Of course pushing Clinton’s candidacy on the country, which ultimately led to the election of Donald Trump, was the last stray in destroying the credibility of the Democratic establishment. As an op-ed in The New York Times notes, the real civil war in the Democratic party is “is between those willing to trust the existing establishment and those who want entirely new leadership.” (While Lee Drutman’s op-ed does make some good points here, he does underestimate how great an ideological gap also exists.)
Shattered: Inside Hillary Clinton’s Doomed Campaign both shows many of the mistakes on Clinton’s fault which accounted for her loss, along with how she decided within the first twenty-four hours upon the strategy of blaming others.
Clinton’s excuses are all very weak. In blaming James Comey, Clinton ignores the fact that James Comey would not have been investigating her in the first place if she had not grossly violated the rules regarding email and hadn’t handled classified information in a careless manner. The investigation further hurt Clinton as Comey’s report demonstrated that she had repeatedly lied in her public statements about the matter. This gave further credence to her reputation of both seeing herself above the law and of being dishonest. She further hurt herself when she repeatedly lied about what James Comey had reported. Clinton’s violation of the rules regarding her use of the private server was confirmed to be in violation of the rules in effect in 2009 by the Obama administration State Department Inspector General Report. Fact checkers repeatedly showed that Clinton was lying about the email and Foundation scandals. Clinton’s credibility was also seriously harmed by the manner in which she grossly violated the ethics agreements she entered into before being confirmed as Secretary of State.

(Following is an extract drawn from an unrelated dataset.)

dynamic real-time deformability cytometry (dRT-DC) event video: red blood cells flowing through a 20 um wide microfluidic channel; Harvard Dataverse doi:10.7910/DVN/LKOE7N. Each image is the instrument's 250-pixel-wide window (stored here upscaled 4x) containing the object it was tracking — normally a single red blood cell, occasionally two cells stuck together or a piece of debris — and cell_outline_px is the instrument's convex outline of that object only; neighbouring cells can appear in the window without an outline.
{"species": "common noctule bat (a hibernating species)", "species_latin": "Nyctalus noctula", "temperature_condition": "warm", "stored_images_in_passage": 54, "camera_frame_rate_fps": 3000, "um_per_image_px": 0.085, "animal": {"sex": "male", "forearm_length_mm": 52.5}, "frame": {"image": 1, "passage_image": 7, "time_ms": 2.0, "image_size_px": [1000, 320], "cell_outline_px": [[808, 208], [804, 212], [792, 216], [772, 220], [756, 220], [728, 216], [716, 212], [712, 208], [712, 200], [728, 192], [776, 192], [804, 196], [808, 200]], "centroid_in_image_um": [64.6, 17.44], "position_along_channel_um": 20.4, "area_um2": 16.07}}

Placing the blame on Russia does not hold up either. The evidence released so far has shown that Russia was not able to hack into the voting machines or change a single vote. There remains questions as to whether the claims from the intelligence community that Russia is responsible for the Wikileaks release of email are any more valid than the claims of Saddam having WMD before the invasion of Iraq. Even if we accept the view that Russia was responsible for the hacked email, nobody has seriously questioned the accuracy of the information released by Wikileaks. The Wikileaks releases of hacked email hurt because it verified criticism that the DNC had violated its own rules in rigging the nomination for Clinton, and in showing Clinton’s dishonesty. Again it comes down to Clinton losing due to her own major flaws.

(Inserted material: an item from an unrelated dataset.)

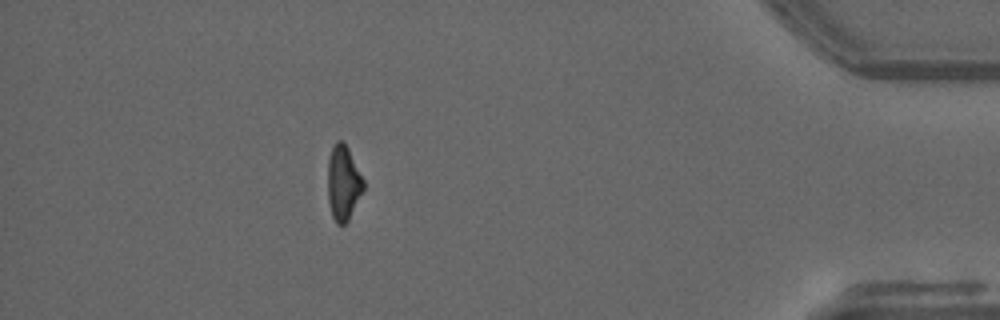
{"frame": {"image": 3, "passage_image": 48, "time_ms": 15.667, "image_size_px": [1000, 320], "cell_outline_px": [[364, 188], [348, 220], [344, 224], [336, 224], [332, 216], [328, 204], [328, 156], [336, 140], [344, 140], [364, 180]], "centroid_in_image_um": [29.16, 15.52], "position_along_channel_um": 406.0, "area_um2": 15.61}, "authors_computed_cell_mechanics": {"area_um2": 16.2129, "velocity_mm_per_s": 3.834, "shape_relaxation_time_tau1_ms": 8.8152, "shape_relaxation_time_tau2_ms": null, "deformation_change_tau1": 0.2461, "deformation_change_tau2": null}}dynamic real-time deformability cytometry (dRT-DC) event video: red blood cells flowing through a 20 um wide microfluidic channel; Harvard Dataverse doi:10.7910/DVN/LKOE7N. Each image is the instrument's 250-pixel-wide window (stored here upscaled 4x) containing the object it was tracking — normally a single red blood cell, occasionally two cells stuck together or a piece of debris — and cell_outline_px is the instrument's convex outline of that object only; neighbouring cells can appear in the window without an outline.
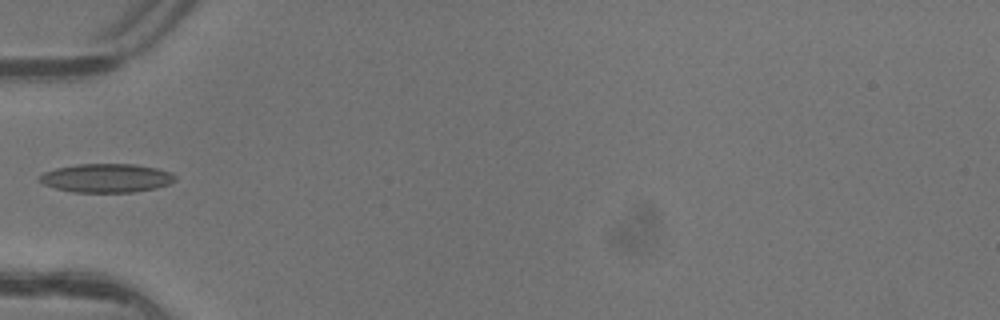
{"species": "common noctule bat (a hibernating species)", "species_latin": "Nyctalus noctula", "temperature_condition": "warm", "stored_images_in_passage": 4, "camera_frame_rate_fps": 3000, "um_per_image_px": 0.085, "animal": {"sex": "female"}, "frame": {"image": 1, "passage_image": 4, "time_ms": 1.0, "image_size_px": [1000, 320], "cell_outline_px": [[176, 180], [168, 184], [156, 188], [132, 192], [72, 192], [56, 188], [44, 184], [40, 180], [40, 176], [44, 172], [56, 168], [76, 164], [136, 164], [156, 168], [172, 172], [176, 176]], "centroid_in_image_um": [9.08, 15.13], "position_along_channel_um": 75.9, "area_um2": 22.66}}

Some of those who blame Russia have moved on to claims that Clinton was hurt by fake news spread from Russia. This ignores the vast amount of criticism of Clinton going back for years–including both factually accurate criticism along with bogus criticism from the right wing. The left has opposed the policies of the Clintons and DLC since the 1990’s. Views of Clinton were already set well before her nomination, and if any fake news did come from Russia, it would have been lost in the vast amount of noise already present on the internet.

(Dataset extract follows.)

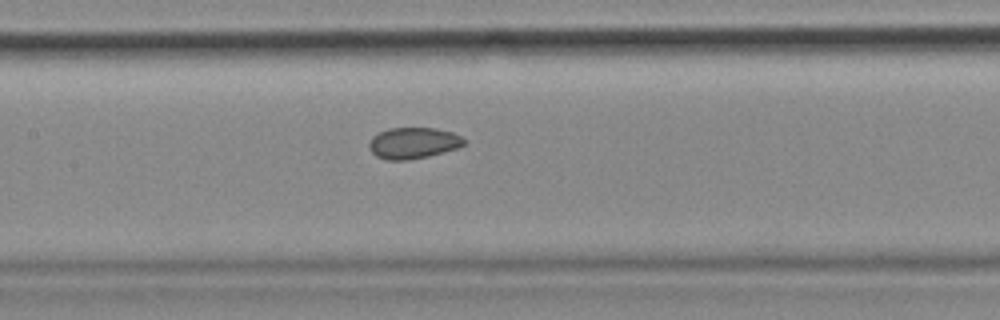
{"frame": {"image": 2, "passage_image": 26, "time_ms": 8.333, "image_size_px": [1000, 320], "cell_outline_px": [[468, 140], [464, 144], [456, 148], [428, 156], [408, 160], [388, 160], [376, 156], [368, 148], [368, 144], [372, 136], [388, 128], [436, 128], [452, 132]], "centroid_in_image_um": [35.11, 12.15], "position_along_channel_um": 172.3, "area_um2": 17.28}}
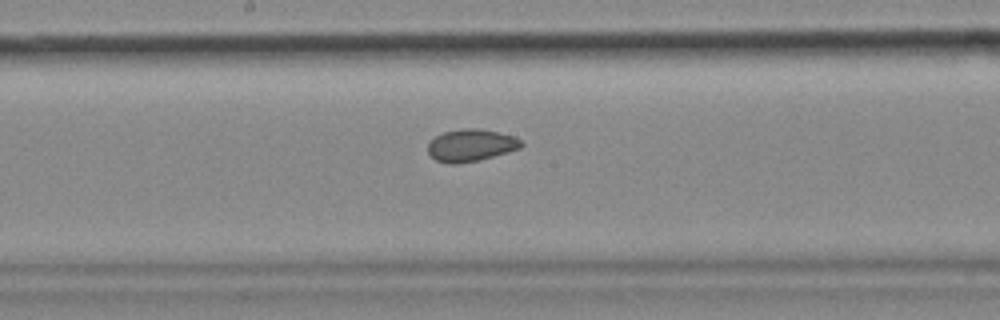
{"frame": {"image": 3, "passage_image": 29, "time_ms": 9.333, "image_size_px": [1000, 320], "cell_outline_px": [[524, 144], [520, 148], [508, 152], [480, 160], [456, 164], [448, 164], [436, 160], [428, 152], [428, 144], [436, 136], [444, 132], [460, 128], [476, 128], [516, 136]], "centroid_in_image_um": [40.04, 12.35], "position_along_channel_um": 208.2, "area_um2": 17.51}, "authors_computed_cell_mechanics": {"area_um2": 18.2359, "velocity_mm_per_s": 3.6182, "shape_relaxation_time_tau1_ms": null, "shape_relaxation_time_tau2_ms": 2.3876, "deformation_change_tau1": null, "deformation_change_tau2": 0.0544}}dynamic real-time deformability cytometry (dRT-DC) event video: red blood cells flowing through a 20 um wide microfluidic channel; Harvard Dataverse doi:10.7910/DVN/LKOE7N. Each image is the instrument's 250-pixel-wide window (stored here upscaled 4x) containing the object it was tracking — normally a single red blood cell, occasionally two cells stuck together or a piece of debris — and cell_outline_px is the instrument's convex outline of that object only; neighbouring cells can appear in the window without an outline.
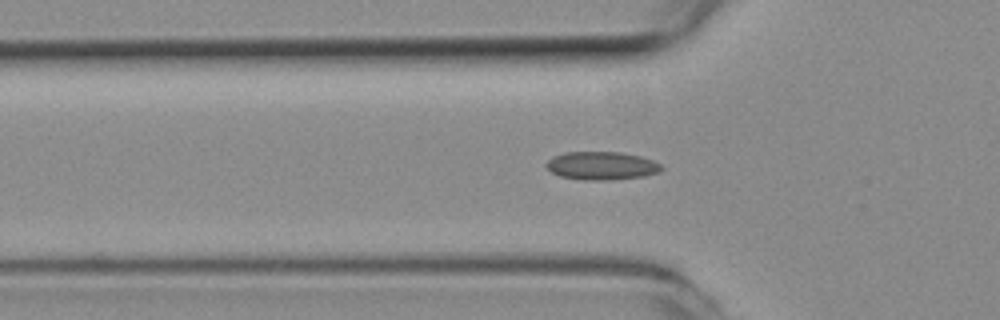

While some undoubtedly would not vote for Clinton due to misogyny, these were primarily people who would never vote for any Democrat. Clinton was probably helped more than hurt by her gender among Democratic-leaning voters. A male candidate with Clinton’s repeated failures during her career, along with holding views more conservative than the Democratic base, would probably have only been a third-tier candidate with no chance of winning the nomination. Far too many Democrats overlooked Clinton’s serious flaws because of her gender.